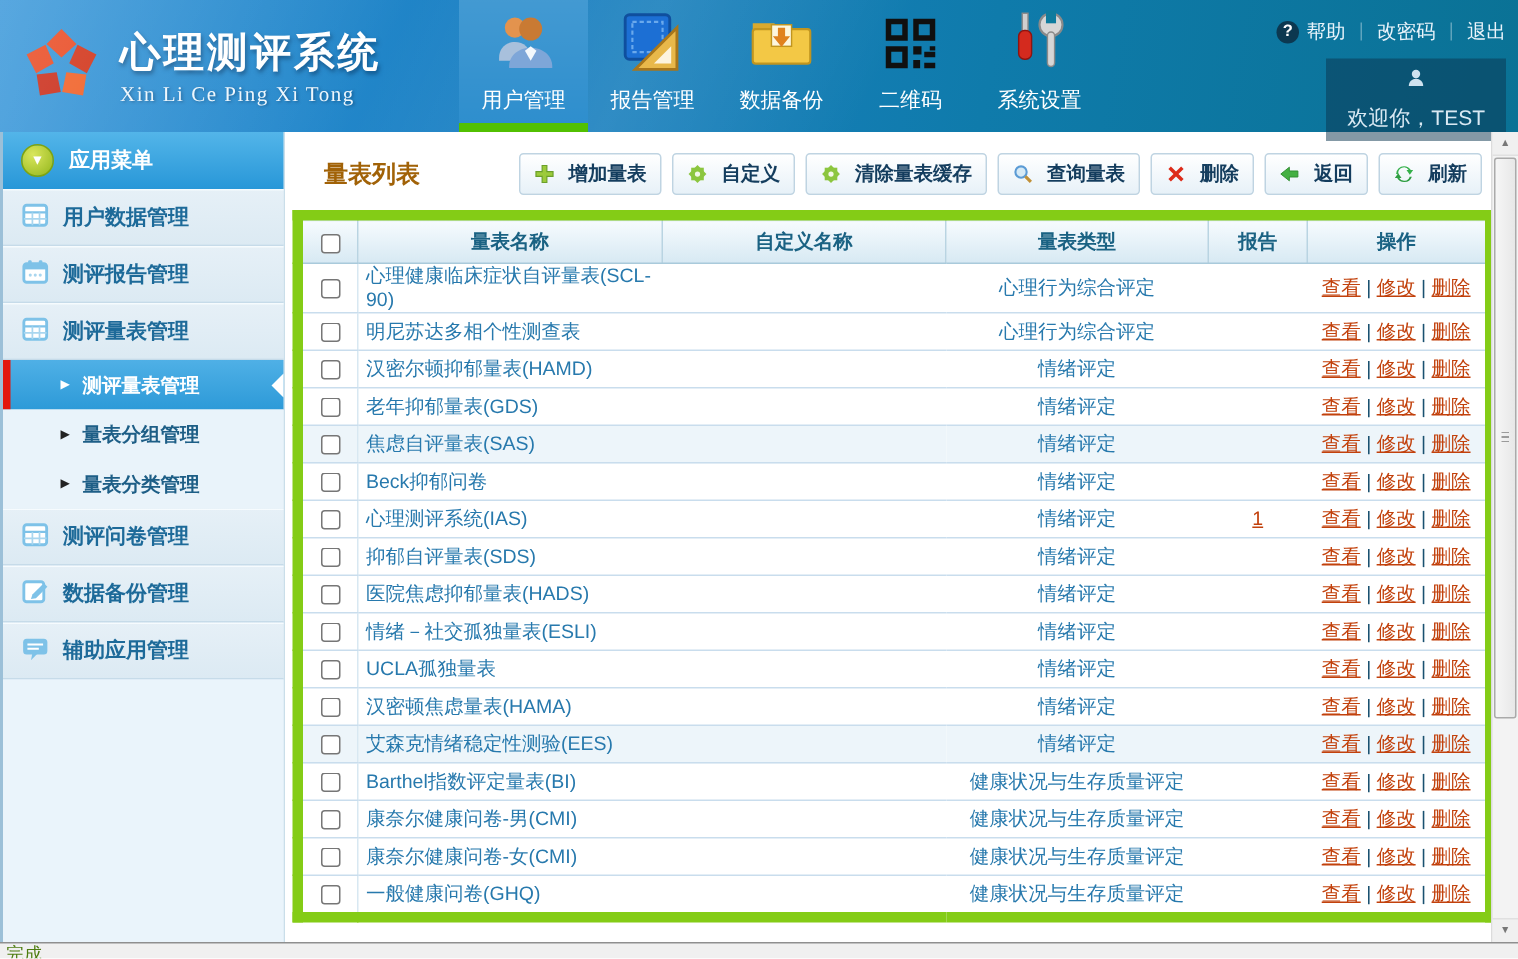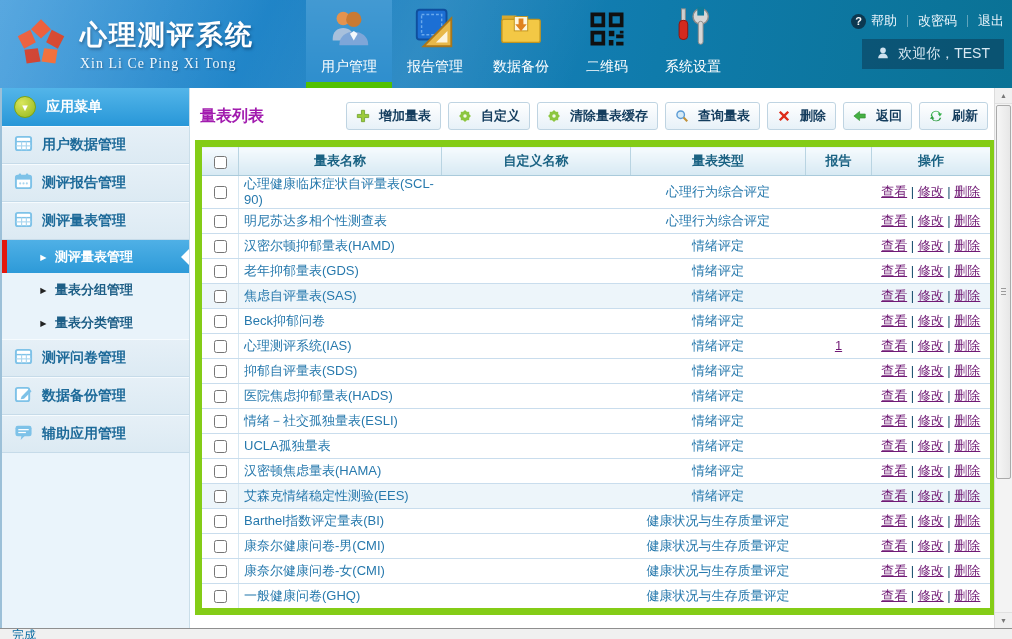--- a/index.html
+++ b/index.html
@@ -33,7 +33,7 @@
   .q-circle{display:inline-flex;align-items:center;justify-content:center;width:15px;height:15px;border-radius:50%;
     background:#0c3850;color:#fff;font-size:11px;font-weight:bold;margin-right:5px;}
   .welcome-box{display:flex;align-items:center;gap:8px;background:rgba(9,52,78,.5);color:#d9e9f3;
-    font-size:14px;padding:6px 14px;}
+    font-size:14px;padding:6px 14px;flex-direction:column;}
 
   
   .app-body{flex:1;display:flex;min-height:0;border-left:2px solid #9cc0d8;box-sizing:border-box;}

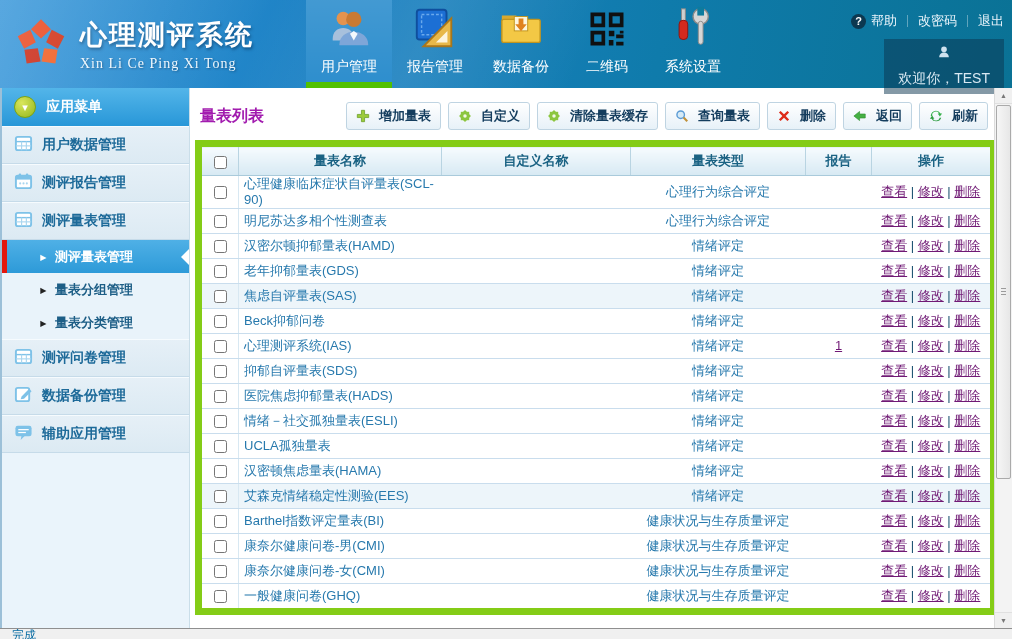--- a/index.html
+++ b/index.html
@@ -60,7 +60,7 @@
   
   .content{flex:1;display:flex;flex-direction:column;min-width:0;background:#fff;overflow:hidden;}
   .content-head{flex:0 0 auto;display:flex;align-items:center;padding:14px 6px 8px 10px;}
-  .page-title{color:#a21caf;font-size:16px;font-weight:bold;flex:1;}
+  .page-title{color:#a16207;font-size:16px;font-weight:bold;flex:1;margin-left:16px;}
   .tbtn{display:inline-flex;align-items:center;gap:9px;margin-left:7px;padding:4px 9px;cursor:pointer;
     background:linear-gradient(#ffffff,#e7f1f8);border:1px solid #bfd4e2;border-radius:3px;
     color:#143d5e;font-size:13px;font-weight:bold;font-family:inherit;}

### Problem:
Exclude the images and output the lines above exactly.

### Response for this exercise:
--- a/index.html
+++ b/index.html
@@ -33,7 +33,7 @@
   .q-circle{display:inline-flex;align-items:center;justify-content:center;width:15px;height:15px;border-radius:50%;
     background:#0c3850;color:#fff;font-size:11px;font-weight:bold;margin-right:5px;}
   .welcome-box{display:flex;align-items:center;gap:8px;background:rgba(9,52,78,.5);color:#d9e9f3;
-    font-size:14px;padding:6px 14px;}
+    font-size:14px;padding:6px 14px;flex-direction:column;}
 
   
   .app-body{flex:1;display:flex;min-height:0;border-left:2px solid #9cc0d8;box-sizing:border-box;}

--- a/index.html
+++ b/index.html
@@ -60,7 +60,7 @@
   
   .content{flex:1;display:flex;flex-direction:column;min-width:0;background:#fff;overflow:hidden;}
   .content-head{flex:0 0 auto;display:flex;align-items:center;padding:14px 6px 8px 10px;}
-  .page-title{color:#a21caf;font-size:16px;font-weight:bold;flex:1;}
+  .page-title{color:#a16207;font-size:16px;font-weight:bold;flex:1;margin-left:16px;}
   .tbtn{display:inline-flex;align-items:center;gap:9px;margin-left:7px;padding:4px 9px;cursor:pointer;
     background:linear-gradient(#ffffff,#e7f1f8);border:1px solid #bfd4e2;border-radius:3px;
     color:#143d5e;font-size:13px;font-weight:bold;font-family:inherit;}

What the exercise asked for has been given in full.